> **Dataset extract**:
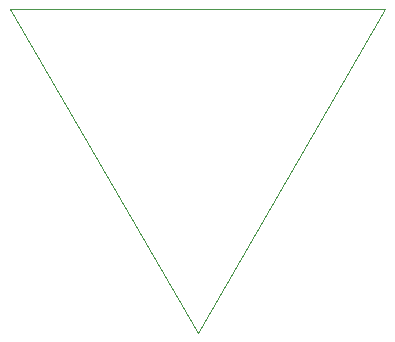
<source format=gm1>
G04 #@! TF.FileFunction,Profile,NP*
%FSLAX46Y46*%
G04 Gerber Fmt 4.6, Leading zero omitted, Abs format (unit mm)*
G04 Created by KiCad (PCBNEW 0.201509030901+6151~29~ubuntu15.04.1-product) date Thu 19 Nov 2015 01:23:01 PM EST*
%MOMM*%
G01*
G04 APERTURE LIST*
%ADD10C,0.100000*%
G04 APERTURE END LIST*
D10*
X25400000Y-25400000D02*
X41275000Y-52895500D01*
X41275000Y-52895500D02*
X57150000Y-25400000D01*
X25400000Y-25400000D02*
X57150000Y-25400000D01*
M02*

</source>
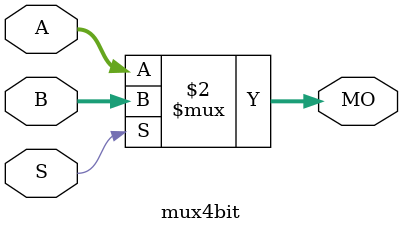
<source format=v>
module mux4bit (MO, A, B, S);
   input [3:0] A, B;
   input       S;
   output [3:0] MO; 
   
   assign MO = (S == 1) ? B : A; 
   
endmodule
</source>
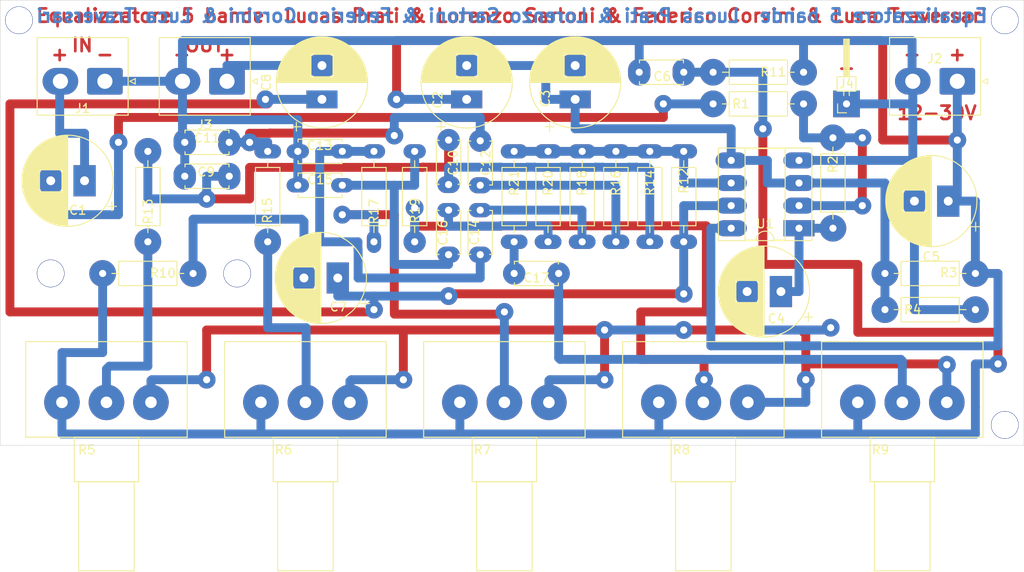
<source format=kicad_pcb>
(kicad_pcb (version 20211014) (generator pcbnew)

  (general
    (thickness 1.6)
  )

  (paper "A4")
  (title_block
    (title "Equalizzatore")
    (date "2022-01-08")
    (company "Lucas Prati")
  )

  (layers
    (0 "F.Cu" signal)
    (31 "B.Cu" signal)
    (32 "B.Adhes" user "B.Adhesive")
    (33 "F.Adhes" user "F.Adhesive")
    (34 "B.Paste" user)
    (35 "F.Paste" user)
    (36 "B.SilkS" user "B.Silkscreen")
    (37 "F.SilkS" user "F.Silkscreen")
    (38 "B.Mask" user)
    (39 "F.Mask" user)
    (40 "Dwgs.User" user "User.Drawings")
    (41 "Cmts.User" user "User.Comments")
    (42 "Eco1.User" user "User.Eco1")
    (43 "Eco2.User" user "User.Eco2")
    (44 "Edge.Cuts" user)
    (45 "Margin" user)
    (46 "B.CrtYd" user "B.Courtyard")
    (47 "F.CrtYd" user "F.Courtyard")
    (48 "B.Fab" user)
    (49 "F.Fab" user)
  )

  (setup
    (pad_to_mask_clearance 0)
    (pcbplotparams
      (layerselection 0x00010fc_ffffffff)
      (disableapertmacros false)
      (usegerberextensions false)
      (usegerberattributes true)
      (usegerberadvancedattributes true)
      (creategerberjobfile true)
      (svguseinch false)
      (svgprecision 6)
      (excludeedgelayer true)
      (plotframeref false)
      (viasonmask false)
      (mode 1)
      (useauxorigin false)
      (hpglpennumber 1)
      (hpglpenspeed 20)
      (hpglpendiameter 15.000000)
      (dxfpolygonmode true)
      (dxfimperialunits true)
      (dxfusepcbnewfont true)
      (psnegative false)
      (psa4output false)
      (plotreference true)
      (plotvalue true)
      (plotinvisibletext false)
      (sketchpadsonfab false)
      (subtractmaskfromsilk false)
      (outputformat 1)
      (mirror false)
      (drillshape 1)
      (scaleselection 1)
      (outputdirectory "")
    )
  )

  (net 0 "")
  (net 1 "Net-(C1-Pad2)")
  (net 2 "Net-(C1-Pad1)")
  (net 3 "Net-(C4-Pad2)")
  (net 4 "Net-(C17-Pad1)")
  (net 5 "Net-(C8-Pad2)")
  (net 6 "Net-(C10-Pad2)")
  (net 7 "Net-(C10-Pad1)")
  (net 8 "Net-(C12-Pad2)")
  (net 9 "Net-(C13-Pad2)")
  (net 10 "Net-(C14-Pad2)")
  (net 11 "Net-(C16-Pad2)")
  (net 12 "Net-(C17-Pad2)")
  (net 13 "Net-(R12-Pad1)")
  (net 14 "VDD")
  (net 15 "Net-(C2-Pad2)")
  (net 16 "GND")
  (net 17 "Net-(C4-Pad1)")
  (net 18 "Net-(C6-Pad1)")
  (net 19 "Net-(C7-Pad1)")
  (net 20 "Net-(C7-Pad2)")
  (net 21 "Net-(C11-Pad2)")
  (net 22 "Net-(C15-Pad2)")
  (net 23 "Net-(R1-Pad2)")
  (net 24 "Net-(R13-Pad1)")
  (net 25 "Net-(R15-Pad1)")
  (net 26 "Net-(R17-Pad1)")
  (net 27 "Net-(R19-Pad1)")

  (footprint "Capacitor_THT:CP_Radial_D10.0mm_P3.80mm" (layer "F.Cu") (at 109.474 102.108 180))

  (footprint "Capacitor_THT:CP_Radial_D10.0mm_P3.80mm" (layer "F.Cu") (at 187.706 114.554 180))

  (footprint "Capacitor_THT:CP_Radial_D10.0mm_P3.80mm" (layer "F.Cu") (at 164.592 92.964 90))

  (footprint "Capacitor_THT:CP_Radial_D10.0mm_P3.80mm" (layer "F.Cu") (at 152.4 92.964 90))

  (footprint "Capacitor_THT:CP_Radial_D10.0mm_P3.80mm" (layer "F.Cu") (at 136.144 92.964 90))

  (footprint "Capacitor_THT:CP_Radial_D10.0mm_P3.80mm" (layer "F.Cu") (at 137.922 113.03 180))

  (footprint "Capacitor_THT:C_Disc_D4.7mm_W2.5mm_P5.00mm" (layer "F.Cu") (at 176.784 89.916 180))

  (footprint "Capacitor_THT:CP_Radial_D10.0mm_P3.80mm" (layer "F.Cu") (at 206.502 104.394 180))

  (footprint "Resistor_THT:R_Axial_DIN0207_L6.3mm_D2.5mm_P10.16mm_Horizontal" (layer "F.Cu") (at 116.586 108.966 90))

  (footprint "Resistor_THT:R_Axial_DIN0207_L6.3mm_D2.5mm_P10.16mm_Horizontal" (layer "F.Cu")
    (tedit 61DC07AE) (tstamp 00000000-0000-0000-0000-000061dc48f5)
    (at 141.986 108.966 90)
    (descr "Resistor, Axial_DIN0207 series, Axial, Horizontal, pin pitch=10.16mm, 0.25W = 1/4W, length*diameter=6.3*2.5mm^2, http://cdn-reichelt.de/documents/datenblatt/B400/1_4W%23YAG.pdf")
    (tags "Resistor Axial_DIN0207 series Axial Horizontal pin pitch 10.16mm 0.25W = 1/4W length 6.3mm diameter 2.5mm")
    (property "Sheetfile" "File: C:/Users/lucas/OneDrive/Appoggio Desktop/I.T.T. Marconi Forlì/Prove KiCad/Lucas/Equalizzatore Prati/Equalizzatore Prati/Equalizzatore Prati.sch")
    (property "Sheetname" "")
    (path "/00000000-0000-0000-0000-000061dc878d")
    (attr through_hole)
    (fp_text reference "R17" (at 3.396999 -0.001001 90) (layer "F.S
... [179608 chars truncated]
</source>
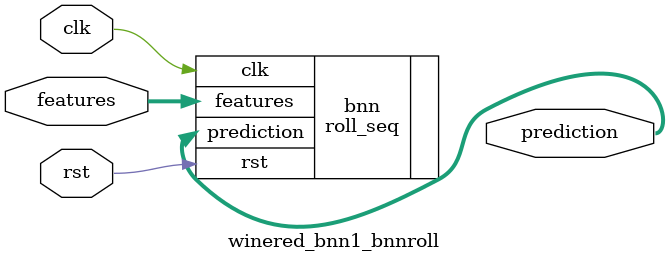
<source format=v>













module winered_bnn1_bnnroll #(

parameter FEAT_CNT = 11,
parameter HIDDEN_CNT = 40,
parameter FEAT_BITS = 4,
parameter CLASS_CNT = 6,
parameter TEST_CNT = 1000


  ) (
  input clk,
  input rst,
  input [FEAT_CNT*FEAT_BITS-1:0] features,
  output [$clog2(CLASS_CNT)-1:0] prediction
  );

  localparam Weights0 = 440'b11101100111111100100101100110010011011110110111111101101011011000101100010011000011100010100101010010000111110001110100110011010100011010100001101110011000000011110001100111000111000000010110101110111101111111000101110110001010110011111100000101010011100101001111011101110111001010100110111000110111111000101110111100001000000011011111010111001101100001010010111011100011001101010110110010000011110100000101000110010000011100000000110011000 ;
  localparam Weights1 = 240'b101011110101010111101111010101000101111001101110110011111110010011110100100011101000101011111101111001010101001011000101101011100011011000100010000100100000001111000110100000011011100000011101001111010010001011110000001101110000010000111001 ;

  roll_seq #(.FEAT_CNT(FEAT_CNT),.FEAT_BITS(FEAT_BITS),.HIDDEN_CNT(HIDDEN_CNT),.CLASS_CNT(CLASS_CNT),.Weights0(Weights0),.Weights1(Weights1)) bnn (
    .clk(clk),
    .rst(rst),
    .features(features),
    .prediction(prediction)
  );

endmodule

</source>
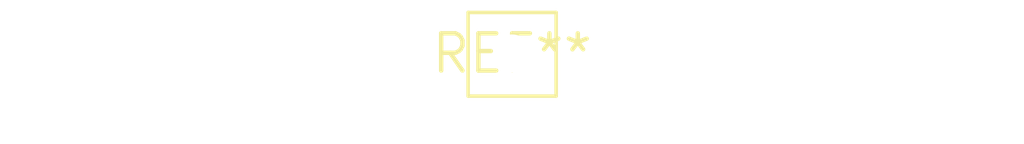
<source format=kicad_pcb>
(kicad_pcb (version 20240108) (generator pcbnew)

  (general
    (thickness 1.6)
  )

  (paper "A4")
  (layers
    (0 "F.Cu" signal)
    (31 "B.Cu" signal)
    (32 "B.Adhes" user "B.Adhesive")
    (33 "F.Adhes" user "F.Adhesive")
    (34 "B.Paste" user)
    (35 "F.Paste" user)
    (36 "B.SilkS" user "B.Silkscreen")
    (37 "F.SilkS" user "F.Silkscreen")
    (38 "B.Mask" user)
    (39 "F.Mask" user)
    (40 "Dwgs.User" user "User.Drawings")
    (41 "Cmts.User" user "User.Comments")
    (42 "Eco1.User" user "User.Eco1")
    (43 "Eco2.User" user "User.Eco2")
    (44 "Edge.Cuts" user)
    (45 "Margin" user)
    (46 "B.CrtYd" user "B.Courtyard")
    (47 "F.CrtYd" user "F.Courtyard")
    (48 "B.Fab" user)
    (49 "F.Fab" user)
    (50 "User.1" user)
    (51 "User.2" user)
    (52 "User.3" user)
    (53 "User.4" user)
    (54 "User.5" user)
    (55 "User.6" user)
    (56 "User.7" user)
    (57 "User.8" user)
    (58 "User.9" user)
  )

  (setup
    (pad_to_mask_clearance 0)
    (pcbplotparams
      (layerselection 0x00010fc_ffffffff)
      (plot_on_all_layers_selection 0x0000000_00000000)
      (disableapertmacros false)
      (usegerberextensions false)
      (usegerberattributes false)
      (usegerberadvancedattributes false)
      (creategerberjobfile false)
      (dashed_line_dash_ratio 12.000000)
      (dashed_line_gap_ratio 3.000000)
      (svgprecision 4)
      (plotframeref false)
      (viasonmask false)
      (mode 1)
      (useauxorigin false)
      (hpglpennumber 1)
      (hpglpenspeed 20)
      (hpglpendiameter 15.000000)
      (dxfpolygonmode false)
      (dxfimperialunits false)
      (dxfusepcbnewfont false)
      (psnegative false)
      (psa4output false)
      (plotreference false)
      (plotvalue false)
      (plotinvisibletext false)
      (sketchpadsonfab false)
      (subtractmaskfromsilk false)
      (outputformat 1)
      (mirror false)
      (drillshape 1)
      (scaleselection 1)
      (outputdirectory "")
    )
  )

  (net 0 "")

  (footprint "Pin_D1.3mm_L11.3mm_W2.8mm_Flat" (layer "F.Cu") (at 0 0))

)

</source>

> **Your instructions**: Within the data above, filter for lines containing the word "true" and copy each one.

> **Task response**:
      (usegerberattributes true)
      (usegerberadvancedattributes true)
      (creategerberjobfile true)
      (excludeedgelayer true)
      (dxfpolygonmode true)
      (dxfimperialunits true)
      (dxfusepcbnewfont true)
      (plotreference true)
      (plotvalue true)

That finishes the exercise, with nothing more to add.